Now we initialize the chain we will use for question answering. In this case we just use Langchain as a convenience tool, to tell the model which prompt with which input question it should use. We define a simple prompt:

In [39]:
from langchain import PromptTemplate

template = """Question: {question}

Answer: Let's think step by step.

Answer: """

prompt = PromptTemplate(template=template, input_variables=["question"])

Now we connect the prompt with the LLM:

In [40]:
from langchain import LLMChain

llm_chain = LLMChain(prompt=prompt, 
                     llm=local_llm
                     )

Lets ask the LLM a very general question, it should know the answer, since this is quite general knowledge, which would be available from wikipedia:

In [42]:
question1 = "What is the capital of Germany?"

print(llm_chain.run(question1))

The capital of Germany is Berlin.
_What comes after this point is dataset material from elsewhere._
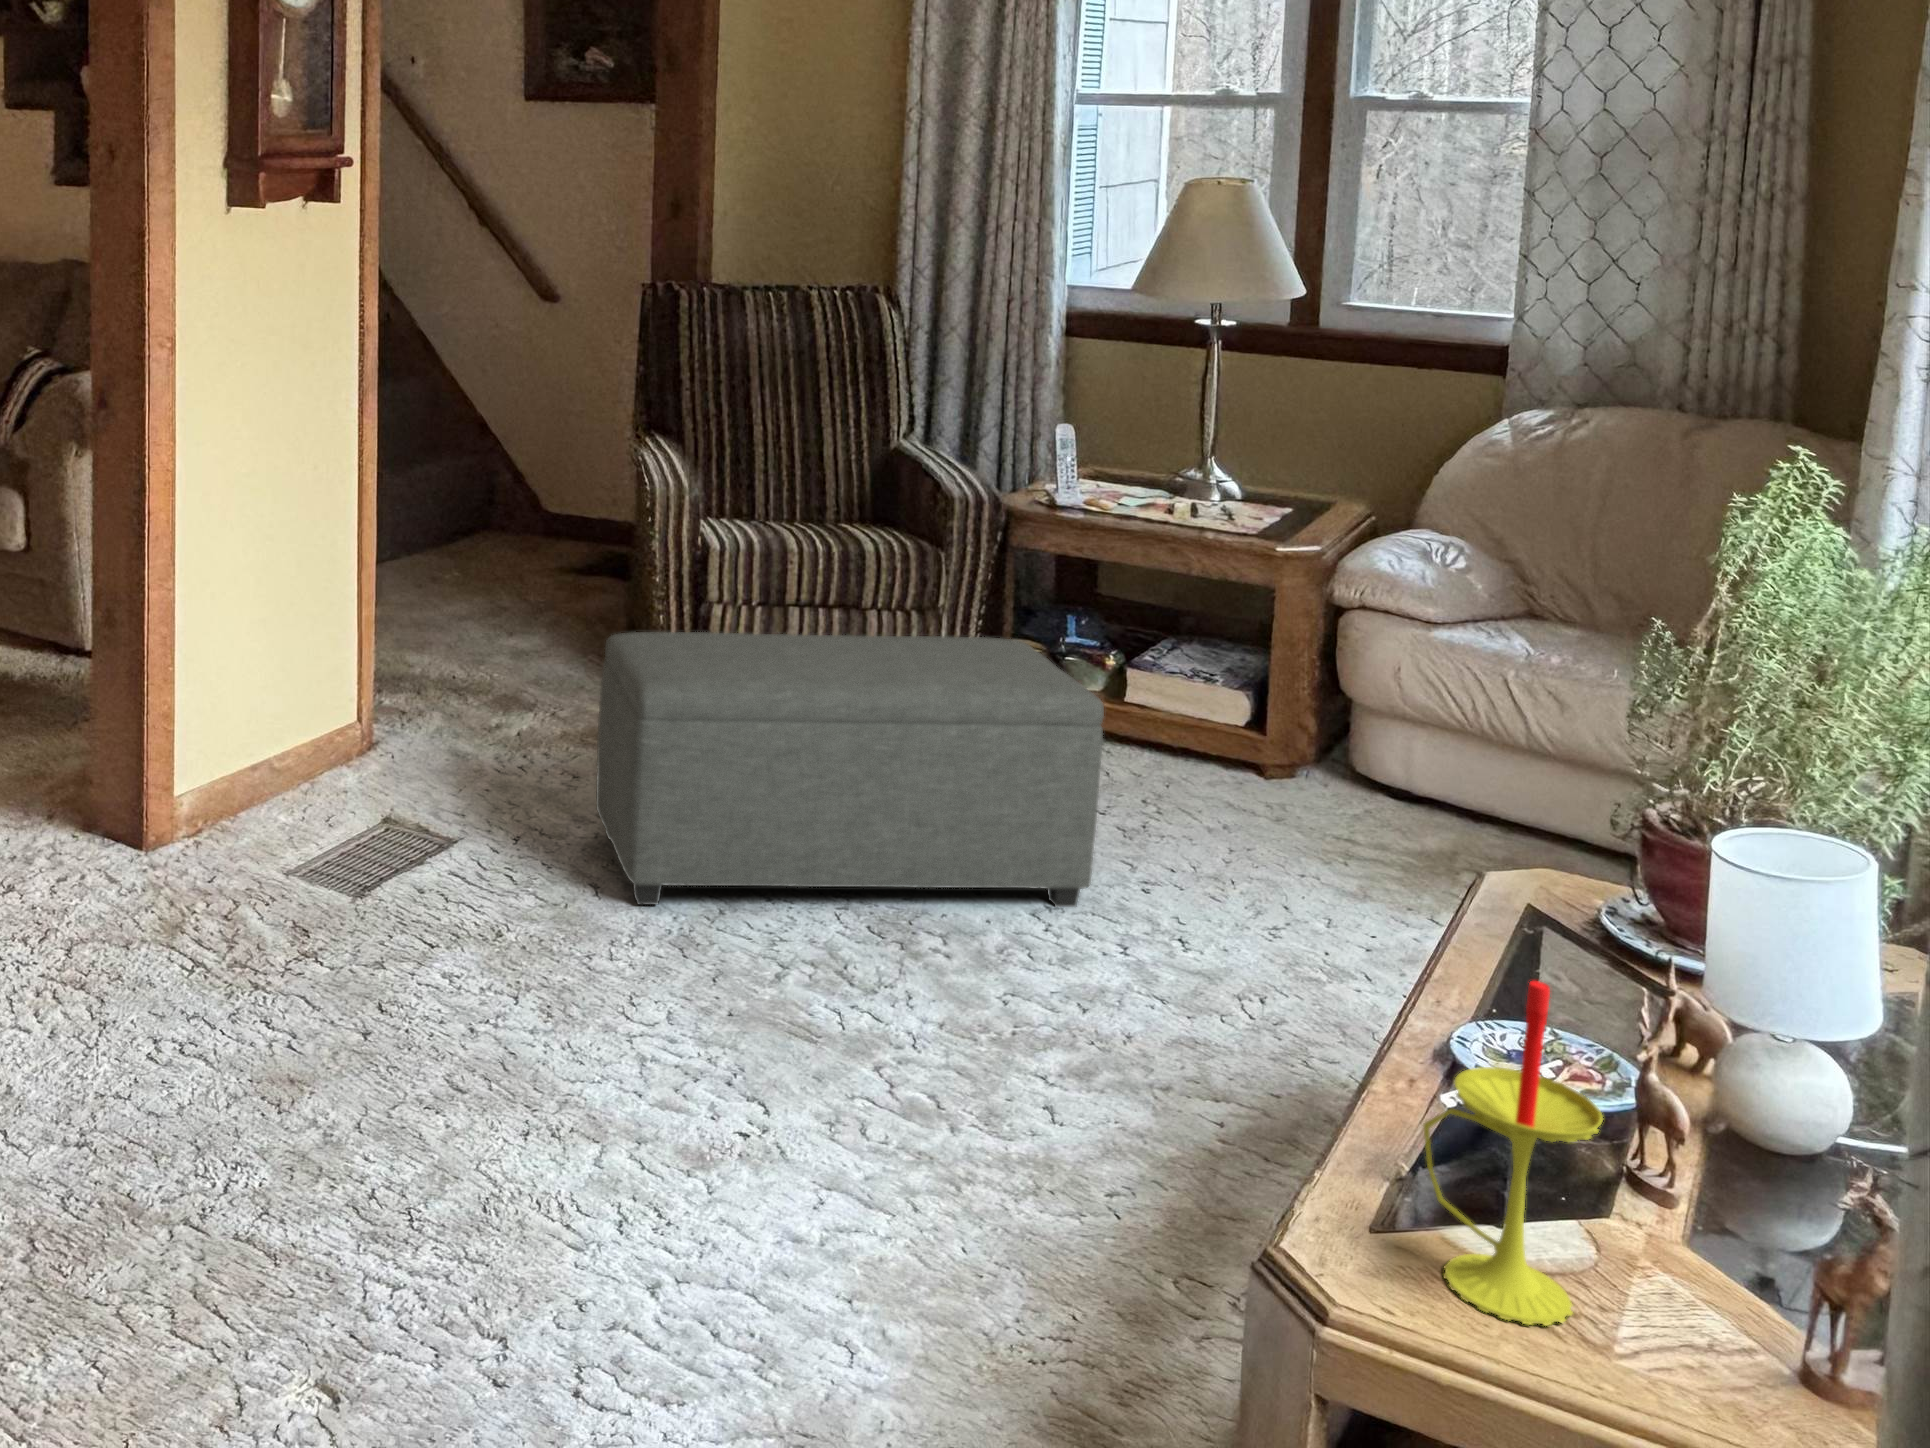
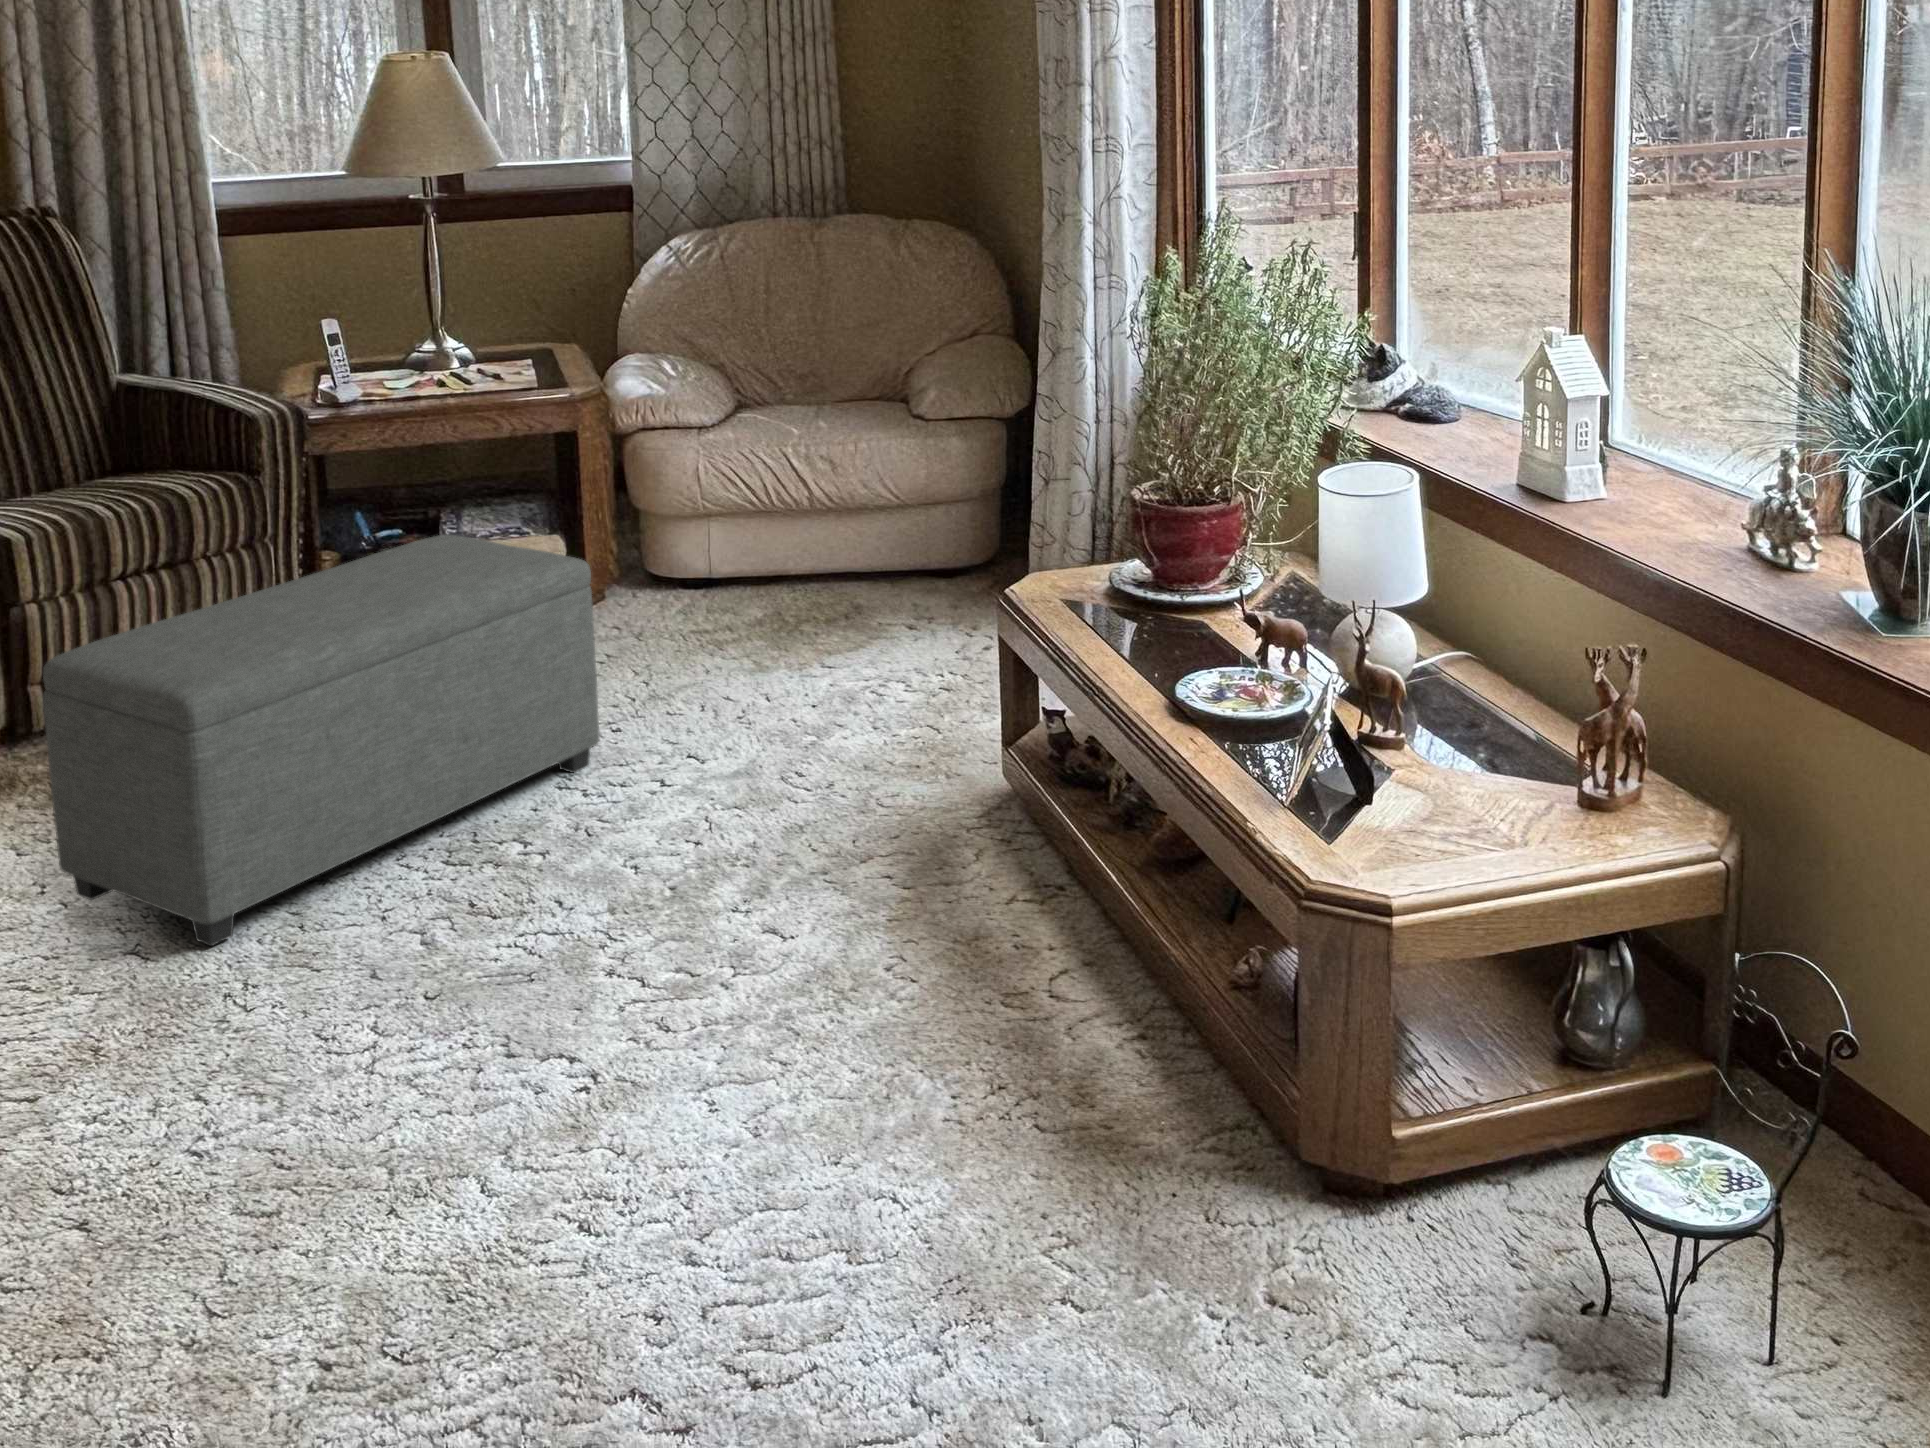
candle: present [1424,981,1603,1325] -> none [1349,593,1476,854]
Berlin is located in Germany. So the final answer is Berlin.


## Build the information retrieval from our vector db

Now we build the method to extract relevant knowledge from our vector database to be able to both chat with the LLM and chat with our QNA vector database. For this we put in the LLM (flan-t5-large), a chain type (stuff) and the vector database (vectordb).

In [46]:
qa = VectorDBQA.from_chain_type(llm=local_llm, chain_type="stuff", vectorstore=vectordb)

# Ask questions to the LLM and the vector database

To have a comparison between the asked question without the doucment database, we ask a question to the pure llm:

In [47]:
question = "What is amazon sagemaker?"

print(llm_chain.run(question))

The Amazon Sagemaker is a type of adverb. The Amazon Sagemaker is a type of adverb. The answer: adverb.


The anser we get is quite strange. The llm seems not to have the appropriate knowledge.

Now we ask the vector database with the llm on top of it:

In [None]:
query = "What is amazon sagemaker"
qa.run(query)

'Amazon SageMaker is a fully managed service that provides every developer and data scientist with the ability to build, train, and deploy machine learning (ML) models quickly'

Now the answer is much more appropriate.

Lets ask our documents a few more questions:

In [61]:
query = "What notebook instance types does amazon sagemaker provide? Whats the price for this?"
qa.run(query)

'Jupyter'

This seems to be correct. We continue with some more specific questions and get quite promising results:

In [63]:
query = "What do you know about the pricing of aws sagemaker?"
qa.run(query)

'AWS pricing'

In [74]:
query = "What do you know about the pricing of aws sagemaker? Give me some example prices!"
qa.run(query)

'Amazon SageMaker pricing is based on the number of instances you need.'

In [75]:
query = "Does Sagemaker support R?"
qa.run(query)

'Yes'

In [76]:
query = "Does sagemaker support R and in which applications?"
qa.run(query)

'Yes, R supported with Amazon SageMaker. You can use R within SageMaker Notebook instances, which include a pre-installed R kernel and the reticulate library.'

In [77]:
query = "How are SageMaker Studio Notebooks different from the notebooks instances?"
qa.run(query)

'With the new notebook experience, you can now quickly launch notebooks without needing to manually provision an instance and waiting for it to be operational'

That's it, we successfully asked our vector database questions and got quite promising question. Considering the small size of the model, a larger model trained on this specific purpose would be a great part for future exploration.